Systems running these operating systems must have Windows Search installed in order to run applications written for Windows Search. For more information, see KB article 917013: Description of Windows Desktop Search 3.01 and the Multilingual User Interface Pack for Windows Desktop Search 3.01.
Search engine
A search engine is software accessed on the Internet that searches a database of information according to the user’s query. The engine provides a list of results that best match what the user is trying to find. Today, there are many different search engines available on the Internet, each with its own abilities and features. The first search engine ever developed is considered Archie, which was used to search for FTP files, and the first text-based search engine is considered Veronica. Currently, the most popular and well-known search engine is Google. Other popular search engines include AOL, Ask.com, Baidu, Bing, DuckDuckGo, and Yahoo.
How to access a search engine
For users, a search engine is accessed through a browser on their computer, smartphone, tablet, or another device. Today, most new browsers use an omnibox, which is a text box at the top of the browser. The omnibox allows users to type in a URL or a search query. You can also visit one of the major search engines’ home page to perform a search.
How a search engine works
Because large search engines contain millions and sometimes billions of pages, many search engines display the results depending on their importance. This importance is commonly determined using various algorithms.
As illustrated, the source of all search engine data is collected using a spider or crawler that visits each page on the Internet and collects its information.
Once a page is crawled, the data contained in the page is processed and indexed.

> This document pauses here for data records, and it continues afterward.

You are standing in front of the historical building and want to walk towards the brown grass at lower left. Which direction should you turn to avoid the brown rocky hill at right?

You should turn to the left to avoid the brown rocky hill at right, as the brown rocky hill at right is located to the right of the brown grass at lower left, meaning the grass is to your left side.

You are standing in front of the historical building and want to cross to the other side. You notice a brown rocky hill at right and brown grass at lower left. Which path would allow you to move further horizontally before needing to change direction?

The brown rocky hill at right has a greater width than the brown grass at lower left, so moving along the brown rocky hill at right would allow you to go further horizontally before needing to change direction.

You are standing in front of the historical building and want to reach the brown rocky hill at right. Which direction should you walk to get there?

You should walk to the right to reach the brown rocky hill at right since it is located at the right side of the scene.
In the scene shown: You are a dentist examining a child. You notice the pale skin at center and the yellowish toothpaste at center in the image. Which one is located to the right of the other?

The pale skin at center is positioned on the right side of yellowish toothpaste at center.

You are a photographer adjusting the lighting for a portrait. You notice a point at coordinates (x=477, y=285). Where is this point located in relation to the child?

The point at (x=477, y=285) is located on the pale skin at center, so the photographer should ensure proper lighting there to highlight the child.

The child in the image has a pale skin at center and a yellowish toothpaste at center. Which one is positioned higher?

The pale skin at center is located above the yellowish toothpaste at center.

Often, this can involve the steps below.
- Strip out stop words.
- Record the remaining words on the page and the frequency they occur.
- Record links to other pages.
- Record information about any images, audio, and embedded media on the page.

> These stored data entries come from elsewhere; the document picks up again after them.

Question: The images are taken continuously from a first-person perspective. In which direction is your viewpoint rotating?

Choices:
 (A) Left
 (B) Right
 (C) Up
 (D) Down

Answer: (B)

The data collected is used to rank each page. These rankings then determine which pages to show in the search results and in what order.
Finally, once the data is processed, it’s broken up into files, inserted into a database, or loaded into memory where it’s accessed when a search is performed.

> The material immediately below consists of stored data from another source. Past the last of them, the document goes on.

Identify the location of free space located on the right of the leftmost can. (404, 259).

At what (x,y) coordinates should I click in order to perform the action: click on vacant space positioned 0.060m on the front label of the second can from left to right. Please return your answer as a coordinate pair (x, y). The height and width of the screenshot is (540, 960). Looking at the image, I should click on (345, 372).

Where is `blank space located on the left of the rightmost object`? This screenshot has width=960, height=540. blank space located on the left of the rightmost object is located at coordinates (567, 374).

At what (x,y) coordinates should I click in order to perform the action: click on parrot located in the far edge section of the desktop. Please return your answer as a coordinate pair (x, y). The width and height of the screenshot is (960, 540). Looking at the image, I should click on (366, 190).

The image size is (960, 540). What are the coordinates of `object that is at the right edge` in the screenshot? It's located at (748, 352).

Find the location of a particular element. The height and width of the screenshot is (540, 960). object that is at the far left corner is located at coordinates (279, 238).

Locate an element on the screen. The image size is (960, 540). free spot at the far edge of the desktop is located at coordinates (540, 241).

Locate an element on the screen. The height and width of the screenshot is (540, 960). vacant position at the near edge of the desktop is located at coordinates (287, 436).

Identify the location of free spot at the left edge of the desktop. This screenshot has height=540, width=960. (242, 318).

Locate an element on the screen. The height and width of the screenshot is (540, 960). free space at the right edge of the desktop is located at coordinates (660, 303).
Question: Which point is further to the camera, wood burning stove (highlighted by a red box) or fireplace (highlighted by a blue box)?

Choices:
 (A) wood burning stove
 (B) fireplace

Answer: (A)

Do all search engines give the same results?
Not necessarily. Search engines use proprietary algorithms to index and correlate data, so every search engine has its own approach to finding what you’re trying to find. Its results may be based on where you’re located, what else you’ve searched for, and what results were preferred by other users searching for the same thing. Each search engine uniquely weights these and offers you different results.
What is the best search engine?
There isn’t one search engine that is better than all the others. Many people could argue that Google’s search engine is the best, and it is the most popular and well-known. It’s so popular that people often use it as a verb when telling someone to search for their question.
Microsoft’s Bing search engine is also popular and used by many people. Bing does an excellent job of finding information and answering questions. Bing is also what powers the search in Windows 10 and the Yahoo search engine.
Users concerned with privacy, enjoy using Duck Duck Go. This search engine makes its users anonymous and is an excellent solution for users concerned with how much information Google and Bing collect on its users.